Exception: If a user's tool selection genuinely fits in 4c/8GB (e.g., a Freelancer bundle with 5-7 tools), the system can offer a Lite option at a lower price. This is not marketed on the pricing page — it appears only during onboarding when the resource calculator determines it's sufficient. This captures price-sensitive users without diluting the brand.

4.2 Tier Definitions

Lite (Hidden) Build Scale Enterprise
Positioning Budget option (not marketed) Default experience Power users Full stack
Server (VPS default) VPS 1000 (4c/8GB) VPS 2000 (8c/16GB) VPS 4000 (12c/32GB) VPS 8000 (16c/64GB)
Tools 5-8 10-15 15-25 All 30
Agents Unlimited Unlimited Unlimited Unlimited
Included AI Models All 5 included models All 5 included models All 5 included models All 5 included models
Included AI Tokens ~8M/mo ~15M/mo ~25M/mo ~40M/mo
Premium AI Metered + markup Metered + markup Metered + markup Metered + markup
Target Customer Solo freelancer SMB (1-10 employees) Agency/e-commerce Power user / regulated

4.3 Cost Model (VPS G12 — Default)

Cost Component Lite Build Scale Enterprise
Netcup VPS €7.10 €13.10 €22.00 €32.50
Included AI (preset-based, full pool usage) €2.91 €6.76 €13.46 €25.05
Monitoring (Uptime Kuma + GlitchTip) €0.50 €0.50 €0.50 €0.50
Backups (snapshots + off-site) €1.00 €1.00 €1.00 €1.00
DNS / Domain (Entri + Netcup reseller) €0.50 €0.50 €0.50 €0.50
Support Tooling (Chatwoot instance, KB) €0.50 €0.50 €0.50 €0.50
Total Variable Cost €12.51 €22.36 €37.96 €60.05

AI cost assumptions (included models only — thoroughly recalculated using preset-based routing):

Costs are modeled by preset usage patterns, not individual models. The system routes through three presets:

  • Basic Tasks preset: 80% GPT 5 Nano ($0.201/M) + 20% Gemini Flash ($1.583/M) = $0.477/M blended
  • Balanced preset (default): 100% DeepSeek V3.2 = $0.333/M blended
  • Complex Tasks preset: 60% GLM 5 ($1.677/M) + 40% MiniMax M2.5 ($0.697/M) = $1.285/M blended

Tier-appropriate preset usage (lower tiers use Complex Tasks less):

Tier Balanced Basic Complex Weighted $/M Pool AI Cost
Lite 85% 10% 5% $0.395 8M €2.91
Build 75% 10% 15% $0.490 15M €6.76
Scale 65% 10% 25% $0.585 25M €13.46
Enterprise 55% 10% 35% $0.681 40M €25.05

Note: GLM 5 inclusion (Decision #33) is the primary cost driver. GLM 5 at $1.677/M blended is 5x more expensive than DeepSeek V3.2 ($0.333/M). Even modest Complex Tasks usage (15-35%) significantly impacts costs. These estimates assume users consume their full token pools — actual costs will likely be lower as many users won't exhaust their allocation. Reduced pool sizes (8-40M vs. prior 10-50M) combined with the price adjustment restore margins to healthy SaaS levels. Prompt caching reduces AI costs by ~5-8% (see Section 11).

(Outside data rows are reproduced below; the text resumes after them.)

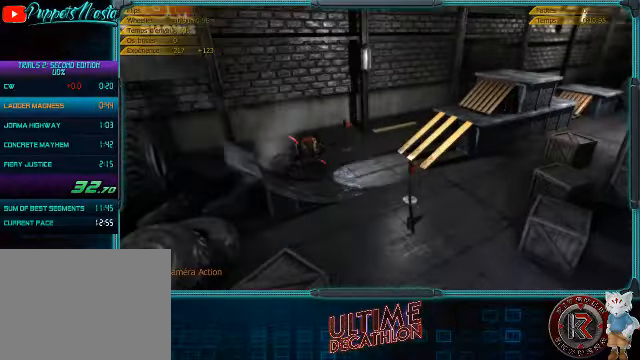
Gameplay with a controller (Xbox layout); each line is a JSON object with the inputs held at the frame after it. "events" lists button and stick changes between this image and that frame as [ms after this image, input, new state], when the widget could be followed in between. Not read: L3 R3 right_stick.
{"buttons": ["R2"], "left_stick": "left", "events": [[133, "left_stick", "right"], [300, "left_stick", "left"]]}
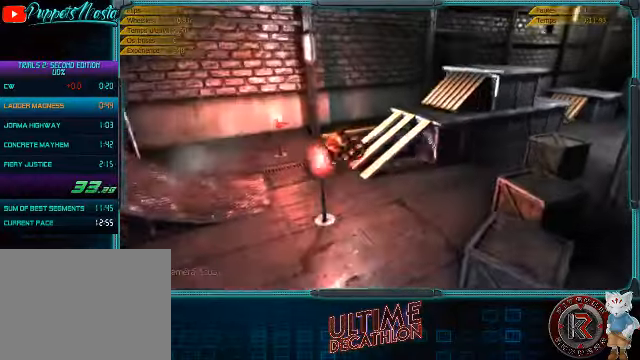
{"buttons": ["R2"], "left_stick": "right", "events": [[167, "left_stick", "right"]]}
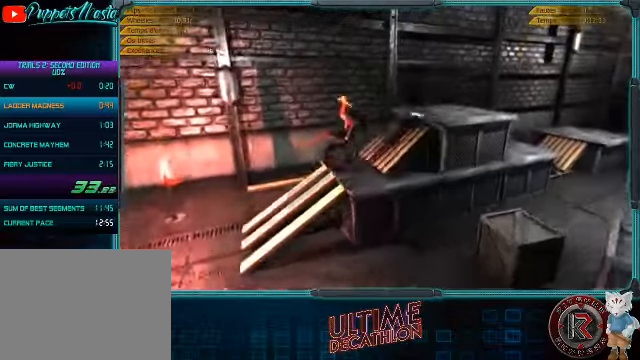
{"buttons": ["R2"], "left_stick": "left", "events": [[167, "left_stick", "center"], [267, "left_stick", "left"]]}
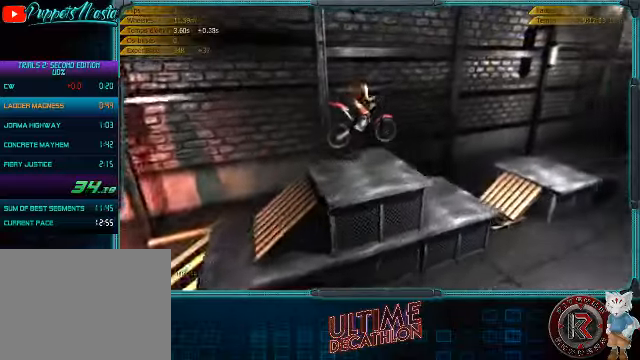
{"buttons": ["R2"], "left_stick": "center", "events": [[100, "left_stick", "center"], [300, "left_stick", "left"], [434, "left_stick", "center"]]}
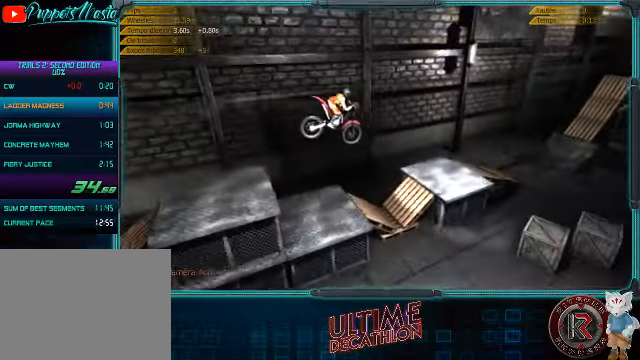
{"buttons": ["R2"], "left_stick": "right", "events": [[367, "left_stick", "right"]]}
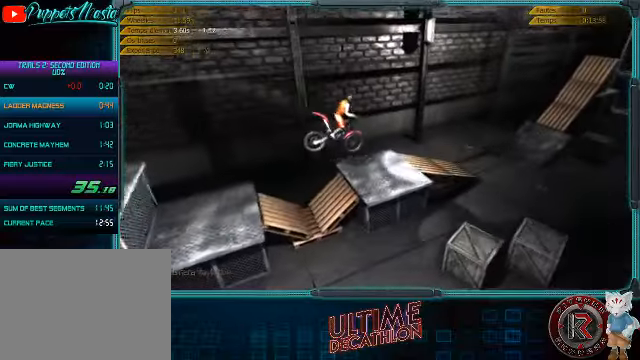
{"buttons": ["R2"], "left_stick": "left", "events": [[167, "left_stick", "center"], [267, "left_stick", "left"]]}
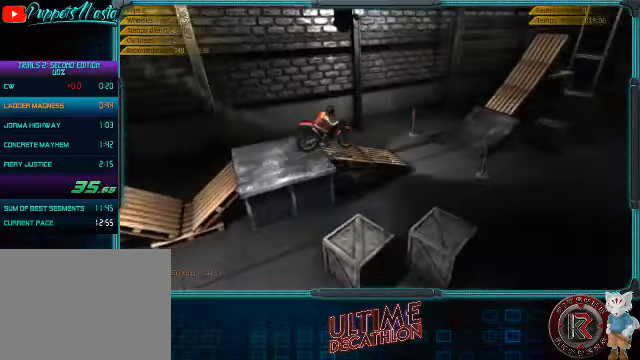
{"buttons": ["R2"], "left_stick": "right", "events": [[267, "left_stick", "center"], [500, "left_stick", "right"]]}
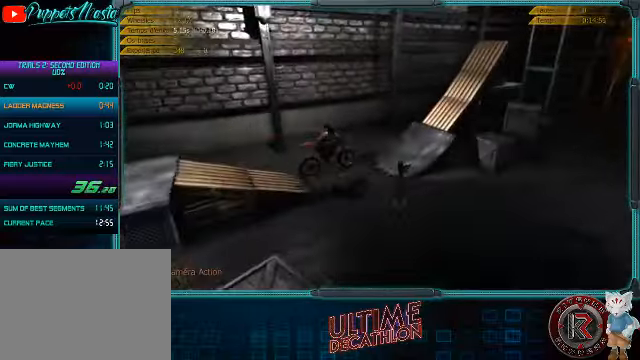
{"buttons": ["R2"], "left_stick": "center", "events": [[234, "left_stick", "center"]]}
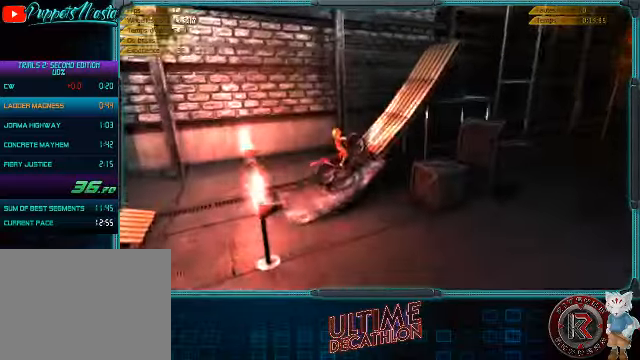
{"buttons": [], "left_stick": "center", "events": [[67, "left_stick", "right"], [167, "left_stick", "center"], [400, "R2", "up"]]}
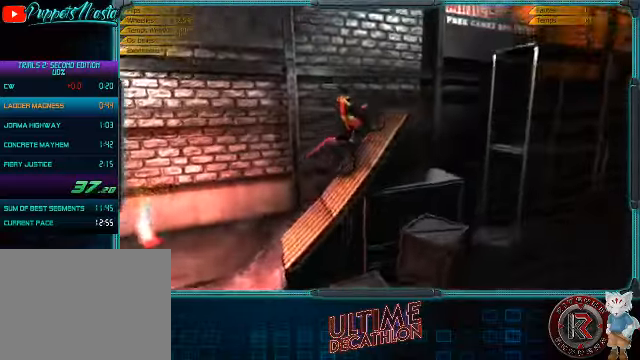
{"buttons": [], "left_stick": "center", "events": [[367, "R2", "down"], [467, "R2", "up"]]}
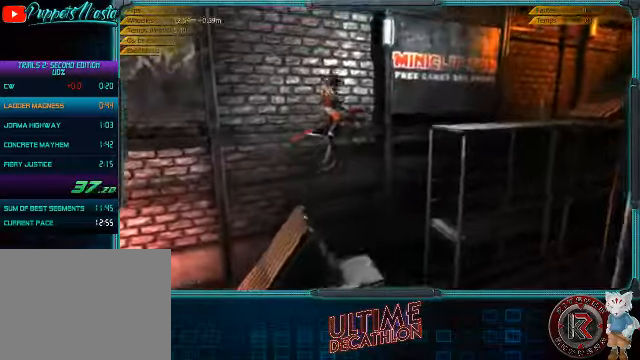
{"buttons": ["R2"], "left_stick": "center", "events": [[234, "left_stick", "left"], [267, "R2", "down"], [500, "left_stick", "center"]]}
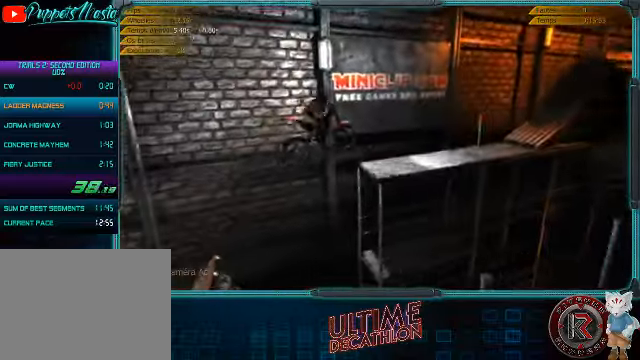
{"buttons": ["R2"], "left_stick": "right", "events": [[167, "left_stick", "left"], [300, "left_stick", "center"], [500, "left_stick", "right"]]}
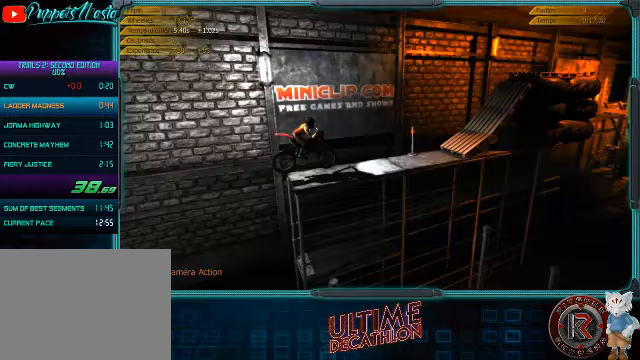
{"buttons": ["R2"], "left_stick": "center", "events": [[167, "left_stick", "left"], [433, "left_stick", "center"]]}
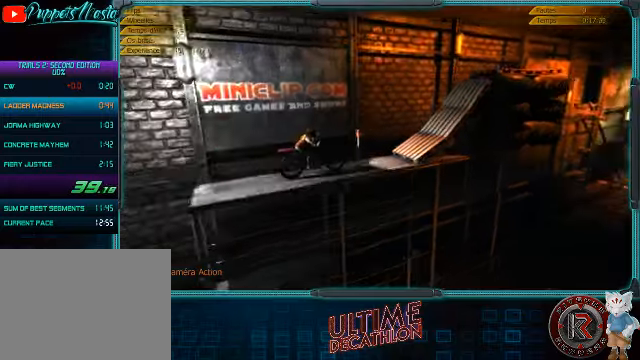
{"buttons": ["R2"], "left_stick": "left", "events": [[367, "left_stick", "left"]]}
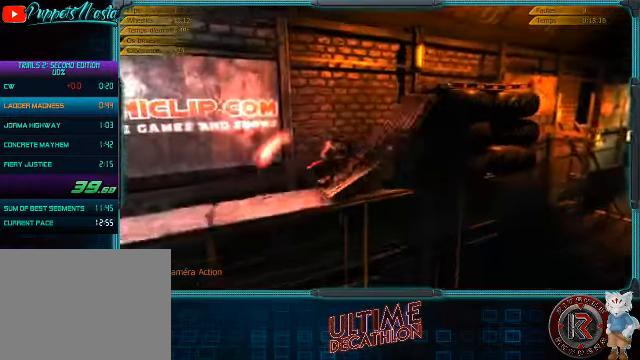
{"buttons": ["L2"], "left_stick": "center", "events": [[33, "R2", "up"], [433, "L2", "down"], [500, "left_stick", "center"]]}
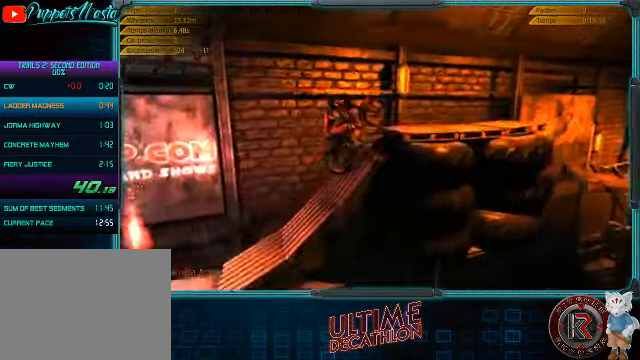
{"buttons": ["R2"], "left_stick": "left", "events": [[200, "L2", "up"], [467, "left_stick", "left"], [500, "R2", "down"]]}
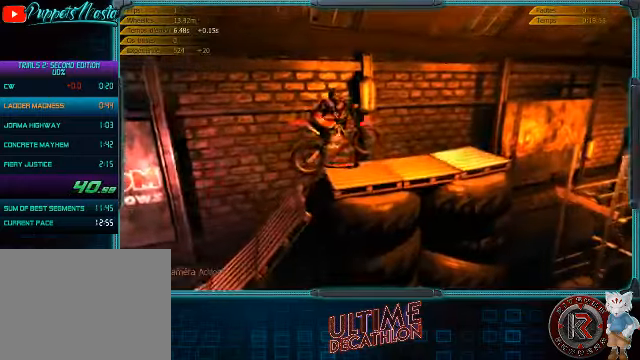
{"buttons": ["R2"], "left_stick": "left", "events": [[167, "left_stick", "center"], [400, "left_stick", "left"]]}
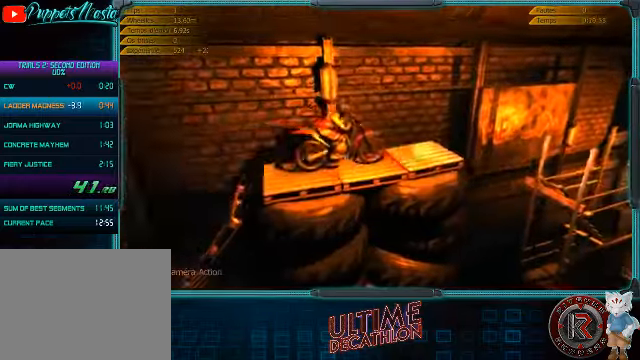
{"buttons": ["R2"], "left_stick": "right", "events": [[233, "left_stick", "right"]]}
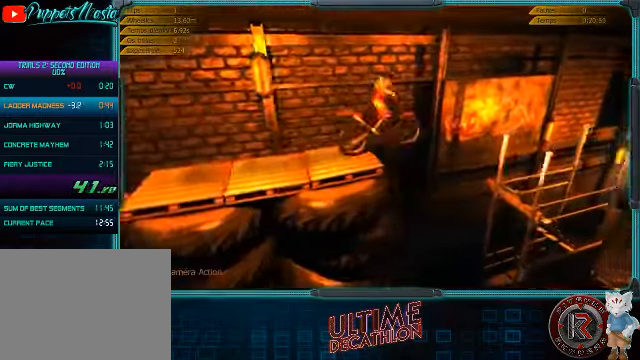
{"buttons": ["R2"], "left_stick": "right", "events": []}
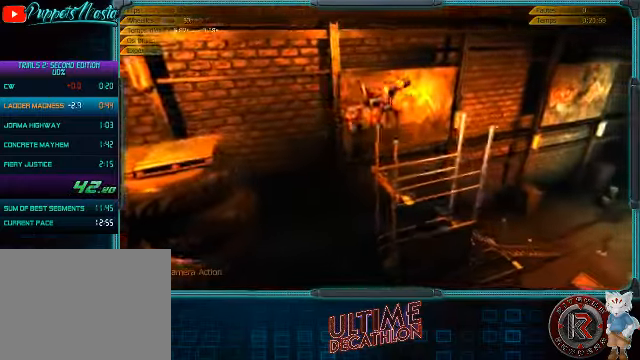
{"buttons": ["R2"], "left_stick": "center", "events": [[200, "left_stick", "center"]]}
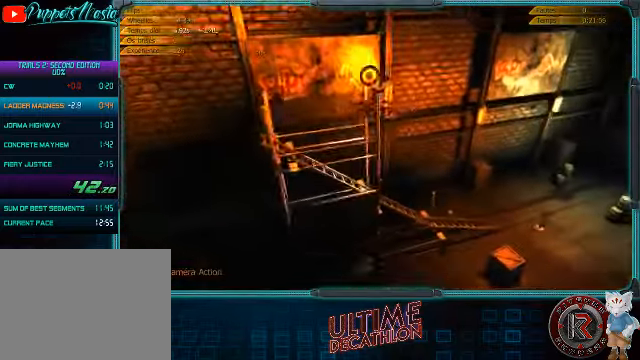
{"buttons": ["R2"], "left_stick": "center", "events": []}
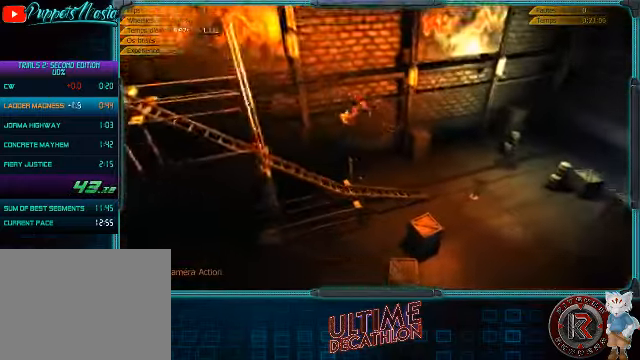
{"buttons": ["R2"], "left_stick": "center", "events": []}
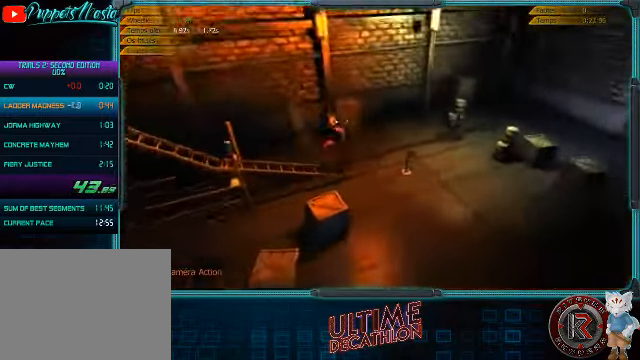
{"buttons": [], "left_stick": "center", "events": [[466, "R2", "up"]]}
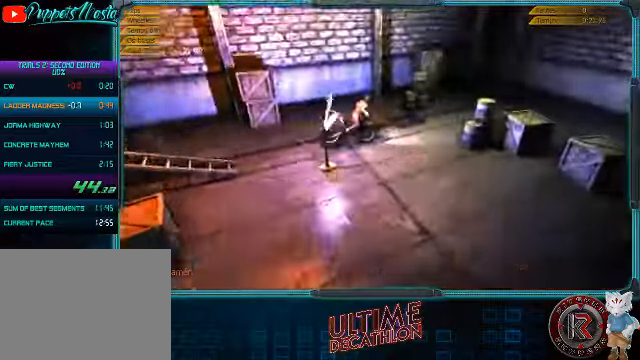
{"buttons": ["START"], "left_stick": "center", "events": [[66, "Y", "down"], [166, "Y", "up"], [233, "B", "down"], [333, "B", "up"], [433, "START", "down"]]}
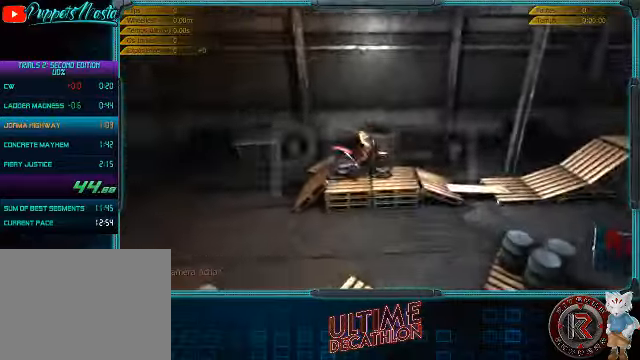
{"buttons": ["R2"], "left_stick": "right", "events": [[100, "R2", "down"], [100, "START", "up"], [500, "left_stick", "right"]]}
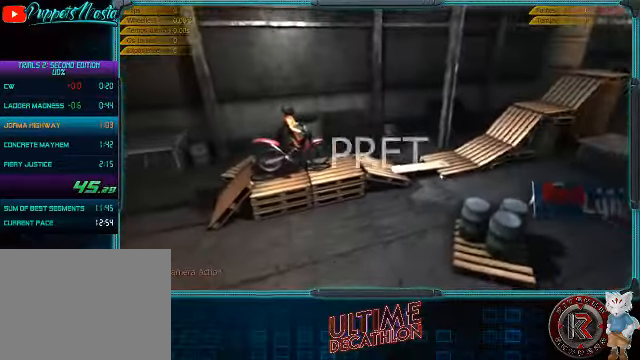
{"buttons": ["R2"], "left_stick": "right", "events": []}
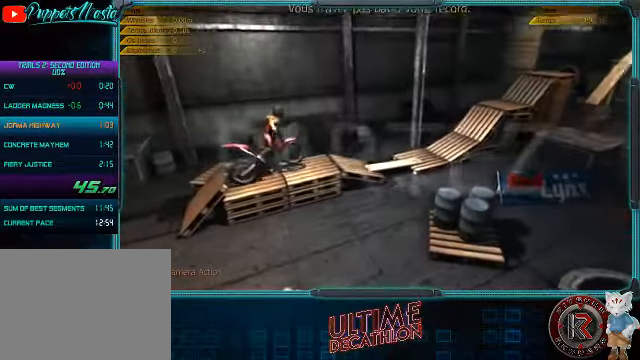
{"buttons": ["R2"], "left_stick": "left", "events": [[333, "left_stick", "center"], [500, "left_stick", "left"]]}
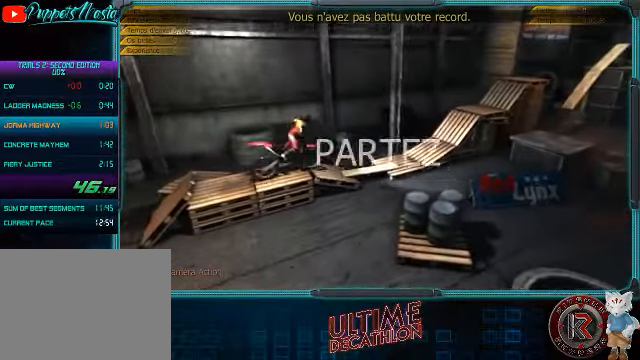
{"buttons": ["R2"], "left_stick": "left", "events": []}
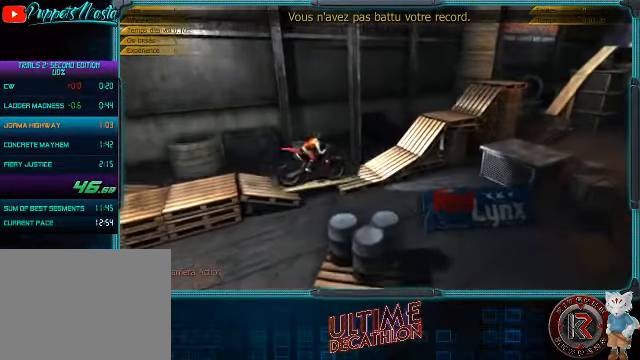
{"buttons": ["R2"], "left_stick": "right", "events": [[166, "left_stick", "center"], [233, "left_stick", "right"]]}
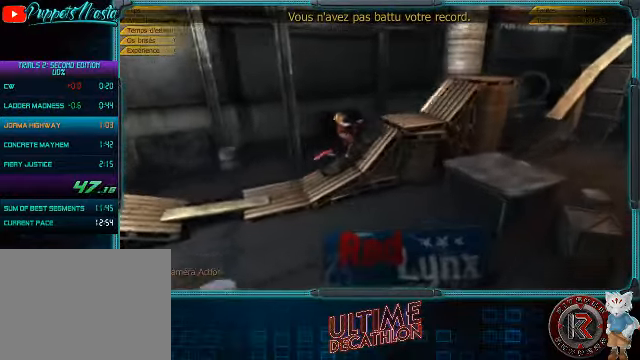
{"buttons": ["R2"], "left_stick": "left", "events": [[300, "left_stick", "left"]]}
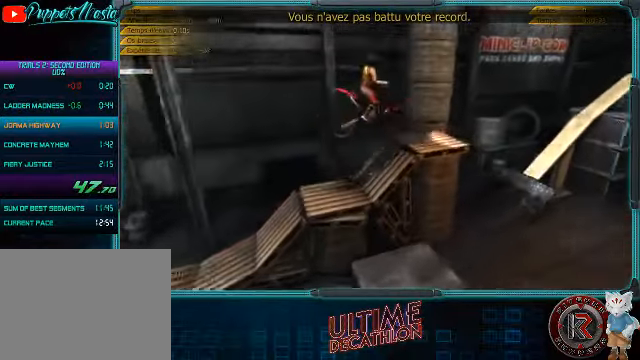
{"buttons": ["R2"], "left_stick": "center", "events": [[400, "left_stick", "center"]]}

4.4 Subscription Pricing (VPS G12 — Default)

Lite Build Scale Enterprise
Our Cost €12.51 €22.36 €37.96 €60.05
Subscription Price €29/mo €45/mo €75/mo €109/mo
Gross Margin €16.49 €22.64 €37.04 €48.95
Gross Margin % 56.9% 50.3% 49.4% 44.9%
After Stripe (2.9% + €0.25) €15.40 €21.08 €34.61 €45.54
Net Margin % 53.1% 46.8% 46.1% 41.8%

Margin Analysis (thoroughly calculated from preset-based routing):

These margins assume users consume their full token pools at realistic model mixes. In practice, not all users will exhaust their allocations, so actual margins will be higher. Blended gross margin (weighted by expected 10/45/30/15 tier mix): ~50%. Key observations:

  • All tiers above 44% gross margin. The combination of adjusted pricing (€29-109) and right-sized pools (8-40M) brings margins into healthy SaaS territory across the board.
  • GLM 5 remains the primary cost driver. At $1.677/M, even 5-35% Complex Tasks usage is the dominant AI cost factor. But reduced pools limit the total exposure.
  • Prompt caching improves all margins by ~1-2pp (achievable from Month 3+). See Section 11.
  • Enterprise is still the tightest but at 44.9% it's comfortable rather than concerning.
  • Mitigating factors: (1) Most users won't exhaust full pools; (2) DeepSeek V3.2 as default captures 55-85% of usage; (3) Prompt caching reduces costs; (4) AI model prices tend downward over time.

4.5 Server Upgrade Pricing

Users can upgrade their server beyond what their tool selection requires. Presented as "+€X/mo" in the UI.

VPS → Larger VPS (more resources, shared):

Current Tier Upgrade To Additional Cost
Lite (VPS 1000) Build (VPS 2000) +€16/mo (switches to Build tier)
Build (VPS 2000) Scale (VPS 4000) +€30/mo (switches to Scale tier)
Scale (VPS 4000) Enterprise (VPS 8000) +€34/mo (switches to Enterprise tier)

VPS → RS (Performance Guarantee — dedicated cores):

Tier VPS Price RS Price Uplift
Lite €29/mo €35/mo +€6/mo
Build €45/mo €55/mo +€10/mo
Scale €75/mo €89/mo +€14/mo
Enterprise €109/mo €149/mo +€40/mo

4.6 RS G12 Full Cost Model (Performance Guarantee)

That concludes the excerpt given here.